What Haim did not expect was for Trumpeldor to nod, looking suddenly very grey and tired, nor to see compassion in his brooding hunter’s eyes.
“I don’t question you for blaming me, because I’ve already blamed myself,” Trumpeldor said. “You don’t know how often I’ve wished it were you I’d left to watch over the mules.”
Haim nodded sullenly. “Thanks very much. Then the shooting would have been on my conscience.”
“Perhaps, but then again perhaps not. Perhaps you wouldn’t have shot so quickly, Haim. You’re not like Yol.”
“Yol is a good man, Joseph,” Haim began in tones of warning. “Don’t you—”
“Oh, stop it,” Trumpeldor implored. “Yol is totally unsuited to be a fighter. It’s not a question of whether he is a good man or a bad one. He simply isn’t cut out for the job. For one thing, he has far too much imagination. A head full of ideas is an asset for a jokester, a detriment to a man who has to face an armed enemy in the dark. Believe an old soldier, Haim. You may think that whe
n it comes to war I am like a drunk clutching his bottle, but the truth is that I do not enjoy killing or watching my comrades being killed or maimed. It is simply that I have a talent for the military.” He paused, his dark eyes intent upon Haim. “And so do you, you must realize, so do you.”
“Joseph, I’m confused.” Haim stared at Trumpeldor. “I was terrified that night.”
“I was watching you. You did well. I saw what you were made of. If it had been you who shot the Arab, you would have gotten over it. Unlike Yol, you would have come to realize that such accidents are unavoidable during wartime.”
“We’re not at war.”
“But we are,” Trumpeldor insisted. “Now we fight the Bedouins. Soon we will fight the Turks, and someday we will be against all the Arabs. Believe an old soldier, Haim. There is only so much land. If we are to have some of it, we will have to fight for it.”
“We have Tel Aviv right now,” Haim argued. “Degania is ours; we have the papers to prove it on file at the National Fund office.”
“We have only illegal status in this country, which allows us to build and turn wasteland into farmland because we pay the Turks. We are no better off than the serfs in Russia. They pay the landlords for the right to improve and work the land. A bribe is a bribe, Haim, and paying it is not the way to earn a homeland.”

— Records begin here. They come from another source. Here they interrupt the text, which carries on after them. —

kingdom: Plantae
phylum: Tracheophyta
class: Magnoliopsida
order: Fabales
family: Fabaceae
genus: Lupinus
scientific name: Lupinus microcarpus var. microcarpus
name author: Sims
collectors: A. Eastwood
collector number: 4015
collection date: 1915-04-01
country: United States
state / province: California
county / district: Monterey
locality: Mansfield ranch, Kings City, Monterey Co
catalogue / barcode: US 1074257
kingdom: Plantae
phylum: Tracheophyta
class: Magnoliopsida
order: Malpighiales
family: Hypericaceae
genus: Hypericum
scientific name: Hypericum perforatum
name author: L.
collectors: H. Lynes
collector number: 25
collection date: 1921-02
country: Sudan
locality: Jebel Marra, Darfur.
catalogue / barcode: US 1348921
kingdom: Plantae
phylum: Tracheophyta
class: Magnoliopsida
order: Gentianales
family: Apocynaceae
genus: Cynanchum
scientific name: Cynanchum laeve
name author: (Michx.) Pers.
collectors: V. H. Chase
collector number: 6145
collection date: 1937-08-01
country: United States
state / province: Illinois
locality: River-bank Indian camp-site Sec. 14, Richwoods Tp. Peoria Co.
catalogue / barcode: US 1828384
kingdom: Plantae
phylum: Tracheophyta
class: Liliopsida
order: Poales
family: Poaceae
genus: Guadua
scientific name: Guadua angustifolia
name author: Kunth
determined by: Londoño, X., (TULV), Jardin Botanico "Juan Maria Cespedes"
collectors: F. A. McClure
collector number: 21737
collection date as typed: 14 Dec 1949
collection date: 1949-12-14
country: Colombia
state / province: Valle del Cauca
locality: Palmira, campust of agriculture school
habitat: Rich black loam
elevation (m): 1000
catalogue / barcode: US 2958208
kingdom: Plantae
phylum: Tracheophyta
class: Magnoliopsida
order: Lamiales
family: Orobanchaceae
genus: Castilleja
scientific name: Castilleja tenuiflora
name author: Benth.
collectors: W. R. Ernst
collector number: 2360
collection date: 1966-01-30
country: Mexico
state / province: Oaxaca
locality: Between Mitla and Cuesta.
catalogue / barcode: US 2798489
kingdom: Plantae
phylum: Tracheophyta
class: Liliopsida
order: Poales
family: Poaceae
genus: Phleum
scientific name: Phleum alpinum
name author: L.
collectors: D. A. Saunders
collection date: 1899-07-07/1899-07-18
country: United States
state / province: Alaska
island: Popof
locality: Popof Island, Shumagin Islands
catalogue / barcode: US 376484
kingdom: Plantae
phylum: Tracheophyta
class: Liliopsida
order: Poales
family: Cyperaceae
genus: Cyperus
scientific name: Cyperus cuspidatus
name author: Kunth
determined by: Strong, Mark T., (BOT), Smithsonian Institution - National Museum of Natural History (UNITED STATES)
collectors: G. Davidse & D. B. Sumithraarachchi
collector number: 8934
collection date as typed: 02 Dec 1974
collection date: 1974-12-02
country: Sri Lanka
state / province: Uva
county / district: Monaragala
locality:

“There aren’t enough Jews in Palestine to defeat the Turks,” Haim said. “We must cooperate, get them to trust us—”
“They never will,” Trumpeldor said flatly. “They will use us if they can, but they’ll never accept us. We’ve paid baksheesh far too long, and most of us are from Russia, their enemy in this war. Our only hope lies in an Allied victory, especially if we can help to bring it about. Our leaders must bargain with the British and the French: Jews to fight against the Central Powers in exchange for a homeland after the war. I intend to organize and lead those volunteers, and I want you with me, Haim.”